GOP: Mr. Schapiro, thanks for being with us.
JEFF SCHAPIRO: Thanks for having me.
: Now first, a bit of background. Cantor is 48 years old. He's served in Congress since 2001. Give us a very quick sketch of his background and his bio.
SCHAPIRO: He was first elected to office in 1990, took a seat in the Virginia Legislature, the House of Delegates where he earned his first nickname Overdog. He had one of the best business-friendly records of any member of the Virginia Legislature.
: How would you describe his political style?
SCHAPIRO: The political style, the very public political style is very different from the private style.

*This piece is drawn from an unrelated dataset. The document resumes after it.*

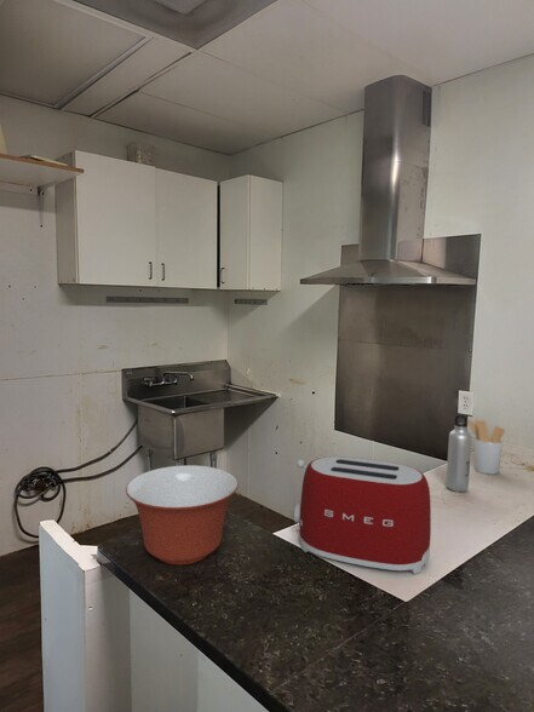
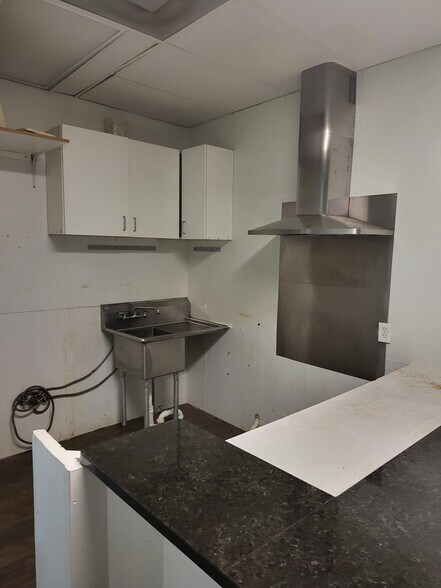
- toaster [293,455,432,575]
- utensil holder [467,419,506,476]
- water bottle [444,413,472,493]
- mixing bowl [125,464,240,565]
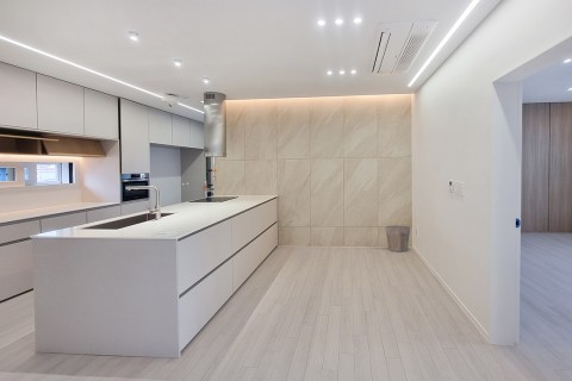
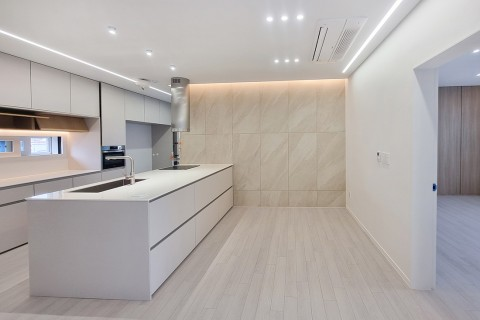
- waste bin [384,224,411,252]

One on one, he's very engaging. He likes to gossip. He's got a good sense of humor. Politically, he can come across as a bit rigid, though in terms of the theatrics of politics, he has greatly improved. If one goes through his campaign spending reports, you'll see that he's spent a few shekels on, shall we say, speaking lessons, coaching on his public style.
: Several political analysts, especially this week, have suggested that Cantor has, in some ways, essentially upstaged Boehner in these negotiations. What is the relationship like between these two men? Cantor is in his 40s, Boehner's in his 60s.
SCHAPIRO: And clearly, given the dynamics within the House Republican Conference, the rising Tea Party presence, which Cantor himself is trying to harness, that it's just a matter of time before the gentleman from Henrico makes a play for the speaker's gavel.
: He has a leadership position with the Young Guns. Does the Tea Party element of the party also see him as a leader of their faction?
SCHAPIRO: The Tea Party element of the Republican Party is very wary of Eric Cantor and that perhaps a lot of this is lost. Keep in mind that Eric Cantor has voted without question for increases in the debt ceiling. Eric Cantor voted for two un-financed wars in Iraq and Afghanistan. Eric Cantor voted for an unpaid-for expansion of Medicare, specifically the drug benefit. And he voted for that big bank bailout that the Bush administration pushed in its closing hours.
: Is there evidence of bipartisanship in his portfolio?
SCHAPIRO: No. Keep in mind this is what happens when one represents a reflexively Republican district. What Cantor has to do to remain viable in his home state is always watch out for his right. And what it means is that the middle and the left is pretty much overlooked, ignored, maybe even neglected.
: Jeff Schapiro is a columnist for the Richmond Times-Dispatch. Mr. Schapiro, thank you very much.